When considering liability of Max for the damage to Oliver’s car it is essential to look at
the case of Cunliffe v Banks [1945] 1 All ER 459,
A diseased tree belong to D fell across the highway; a motorcyclist P collided with the
tree and was killed. The judge found as a fact that D's agent had checked the state of the
trees quite regularly, and could not have realised that it was likely to fall. A person is
liable for a nuisance, he said, if he causes it, or if by the neglect of some duty he allowed
it to arise, or if when it has arisen without his own act or default he omits to remedy it
within a reasonable time after he should have been aware of it. But in the instant case D
was not liable either in negligence or in nuisance. These facts are quite similar to the facts in the case study, however, it is unclear whether Max knew that the vapors had penetrated the bark of the tree or if he regularly checked the tree for damage. If he did this would greatly strengthen Oliver’s position as Max may be liable under negligence. Also, the fact that a 2 month period passes between the vapors penetrating the branch and it falling onto the highway may be important. This brings in the test of reasonableness from Caparo Industries v Dickman [1990] 1 All ER 568, HL and asks the question if it was reasonable for Max to check his tree as his duty of care to the users of the highway of which the branch overhung.
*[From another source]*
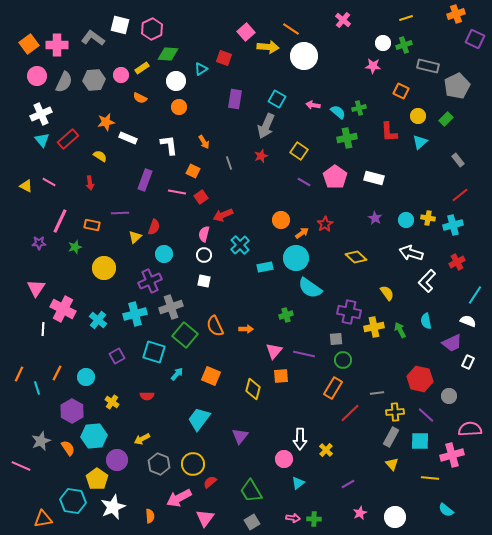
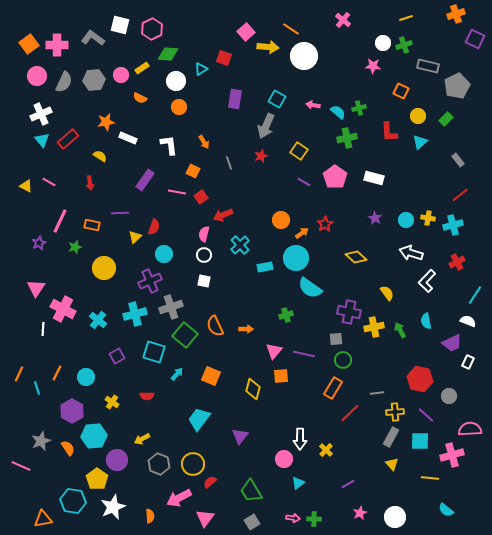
purple rectangle at (145, 180): rotated 15 degrees clockwise
purple star at (39, 243): rotated 24 degrees counterclockwise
An occupier's control of land may give rise to an affirmative duty in relation to the behavior of visitors or even acts of nature. Where the defendant has control over some object which is likely to be particularly dangerous if interfered with by a third party he may be under a duty to prevent such an interference (Dominion Natural Gas v Collins and Perkins [1909] AC 640). This has been applied to the theft of a poisonous chemical by young children (Holian v United Grain Growers (1980) 112 DLR (3d) 611).
In conclusion, on the facts presented it is unclear if Oliver could be successful with a claim over Max for the damage of his car. More detail would be required however on the assumption no extra checks were carried out and the finding in Holian v United Grain GrowersI think a claim for damages will succeed.